The A's traded for Jon Lester while the Tigers acquired David Price. It was an arms race that would make Nikita Khrushchev salivate. The nuclear weapons were never detonated. The Tigers and A's will unleash their weapons of mass destruction this weekend.
There's no point in dissecting statistics for Lester or Price. They're among the best pitchers in baseball and both will bolster their respective rotations to create arguably the two best staffs in the major leagues.
But how far each team goes will determine which made the best deal. For the A's, they absolutely must get to the World Series. At season's end, Lester is headed on the first L-train out of town. No way the A's are throwing $140 million in his bank account.
Yoenis Cespedes is the big score for Boston. He'll thrive in Beantown. He has 17 home runs, 67 RBI and a .256 batting average. They're not sensational numbers but Cespedes had become the A's box office draw. He was the one player you didn't want to miss swing the bat. Must-see TV. He threw out a runner from the warning track to home plate. He could turn the lumber so quick the fans in the first row could feel the breeze.
But Beane knew Cespedes' time in Oakland was limited. It was a big league coup to sign him in the first place. Without that coup, Lester never comes to Oakland, and the A's would be facing a Tigers playoff team with a superior rotation. Beane must have thought he'd finally found a way to tame the Tigers.
Except that he didn't. Tiger's GM Dave Dombrowski was working the deal in the press box during the Tigers game prior to the deadline.

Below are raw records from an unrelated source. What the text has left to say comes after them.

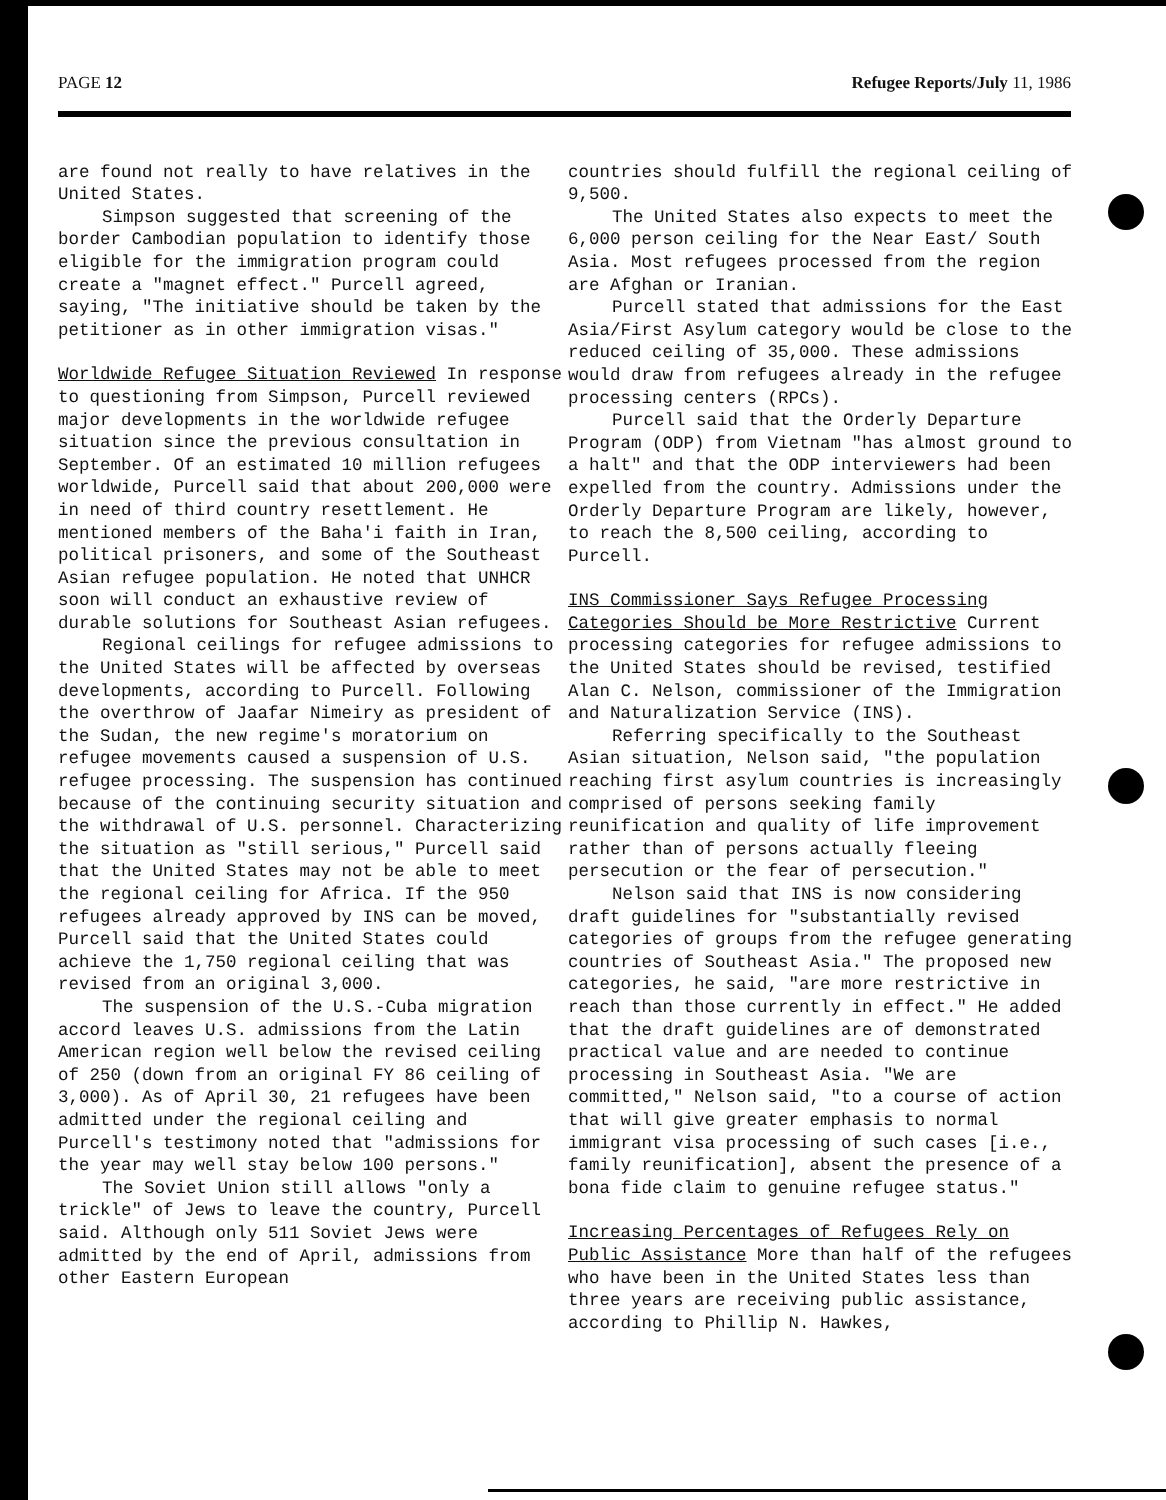PAGE 12 Refugee Reports/July 11, 1986
are found not really to have relatives in the United States.
Simpson suggested that screening of the border Cambodian population to identify those eligible for the immigration program could create a "magnet effect." Purcell agreed, saying, "The initiative should be taken by the petitioner as in other immigration visas."
Worldwide Refugee Situation Reviewed In response to questioning from Simpson, Purcell reviewed major developments in the worldwide refugee situation since the previous consultation in September. Of an estimated 10 million refugees worldwide, Purcell said that about 200,000 were in need of third country resettlement. He mentioned members of the Baha'i faith in Iran, political prisoners, and some of the Southeast Asian refugee population. He noted that UNHCR soon will conduct an exhaustive review of durable solutions for Southeast Asian refugees.
Regional ceilings for refugee admissions to the United States will be affected by overseas developments, according to Purcell. Following the overthrow of Jaafar Nimeiry as president of the Sudan, the new regime's moratorium on refugee movements caused a suspension of U.S. refugee processing. The suspension has continued because of the continuing security situation and the withdrawal of U.S. personnel. Characterizing the situation as "still serious," Purcell said that the United States may not be able to meet the regional ceiling for Africa. If the 950 refugees already approved by INS can be moved, Purcell said that the United States could achieve the 1,750 regional ceiling that was revised from an original 3,000.
The suspension of the U.S.-Cuba migration accord leaves U.S. admissions from the Latin American region well below the revised ceiling of 250 (down from an original FY 86 ceiling of 3,000). As of April 30, 21 refugees have been admitted under the regional ceiling and Purcell's testimony noted that "admissions for the year may well stay below 100 persons."
The Soviet Union still allows "only a trickle" of Jews to leave the country, Purcell said. Although only 511 Soviet Jews were admitted by the end of April, admissions from other Eastern European
countries should fulfill the regional ceiling of 9,500.
The United States also expects to meet the 6,000 person ceiling for the Near East/ South Asia. Most refugees processed from the region are Afghan or Iranian.
Purcell stated that admissions for the East Asia/First Asylum category would be close to the reduced ceiling of 35,000. These admissions would draw from refugees already in the refugee processing centers (RPCs).
Purcell said that the Orderly Departure Program (ODP) from Vietnam "has almost ground to a halt" and that the ODP interviewers had been expelled from the country. Admissions under the Orderly Departure Program are likely, however, to reach the 8,500 ceiling, according to Purcell.
INS Commissioner Says Refugee Processing Categories Should be More Restrictive Current processing categories for refugee admissions to the United States should be revised, testified Alan C. Nelson, commissioner of the Immigration and Naturalization Service (INS).
Referring specifically to the Southeast Asian situation, Nelson said, "the population reaching first asylum countries is increasingly comprised of persons seeking family reunification and quality of life improvement rather than of persons actually fleeing persecution or the fear of persecution."
Nelson said that INS is now considering draft guidelines for "substantially revised categories of groups from the refugee generating countries of Southeast Asia." The proposed new categories, he said, "are more restrictive in reach than those currently in effect." He added that the draft guidelines are of demonstrated practical value and are needed to continue processing in Southeast Asia. "We are committed," Nelson said, "to a course of action that will give greater emphasis to normal immigrant visa processing of such cases [i.e., family reunification], absent the presence of a bona fide claim to genuine refugee status."
Increasing Percentages of Refugees Rely on Public Assistance More than half of the refugees who have been in the United States less than three years are receiving public assistance, according to Phillip N. Hawkes,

He never admitted he was countering the A's move, but the timing indicated he knew about Lester's trade to Oakland. What I found most interesting in the trade of Austin Jackson and Drew Smyly is that the Giants offered more in their effort to get Price over a week ago.
There is no doubt the A's and Tigers acquired a pair of aces. Each paid the price with an outfielder. So who really won here? That card won't be played until the fall. Classic.